Dataset entries:
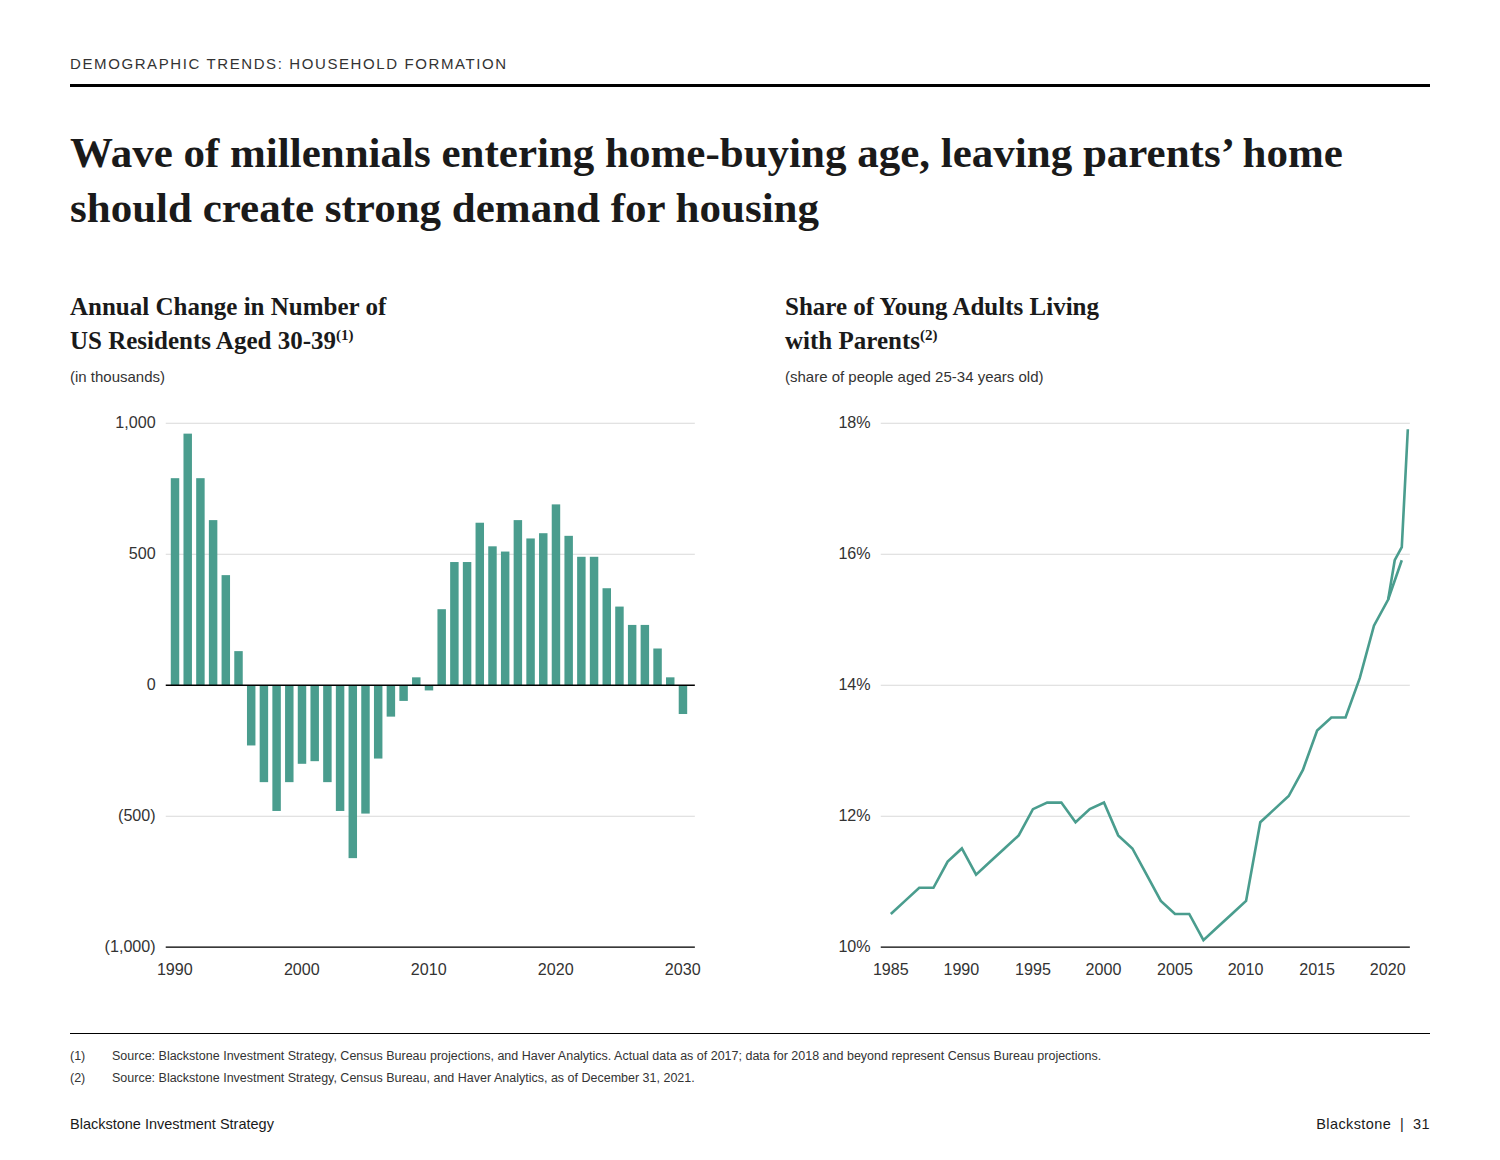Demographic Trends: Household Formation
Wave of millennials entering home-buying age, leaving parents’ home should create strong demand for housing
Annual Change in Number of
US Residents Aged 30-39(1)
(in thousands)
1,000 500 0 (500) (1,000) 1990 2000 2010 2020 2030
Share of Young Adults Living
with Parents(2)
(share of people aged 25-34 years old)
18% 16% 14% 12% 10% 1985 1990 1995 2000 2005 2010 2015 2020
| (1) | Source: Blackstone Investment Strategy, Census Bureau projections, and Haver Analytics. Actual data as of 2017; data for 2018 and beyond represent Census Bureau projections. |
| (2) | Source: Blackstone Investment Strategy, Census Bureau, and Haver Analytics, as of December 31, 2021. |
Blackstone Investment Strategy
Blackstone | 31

* Exercise details:
From top to bottom, restate the records above exactly and omit every picture.

* Written answer:
Demographic Trends: Household Formation
Wave of millennials entering home-buying age, leaving parents’ home should create strong demand for housing
Annual Change in Number of
US Residents Aged 30-39(1)
(in thousands)
1,000 500 0 (500) (1,000) 1990 2000 2010 2020 2030
Share of Young Adults Living
with Parents(2)
(share of people aged 25-34 years old)
18% 16% 14% 12% 10% 1985 1990 1995 2000 2005 2010 2015 2020
| (1) | Source: Blackstone Investment Strategy, Census Bureau projections, and Haver Analytics. Actual data as of 2017; data for 2018 and beyond represent Census Bureau projections. |
| (2) | Source: Blackstone Investment Strategy, Census Bureau, and Haver Analytics, as of December 31, 2021. |
Blackstone Investment Strategy
Blackstone | 31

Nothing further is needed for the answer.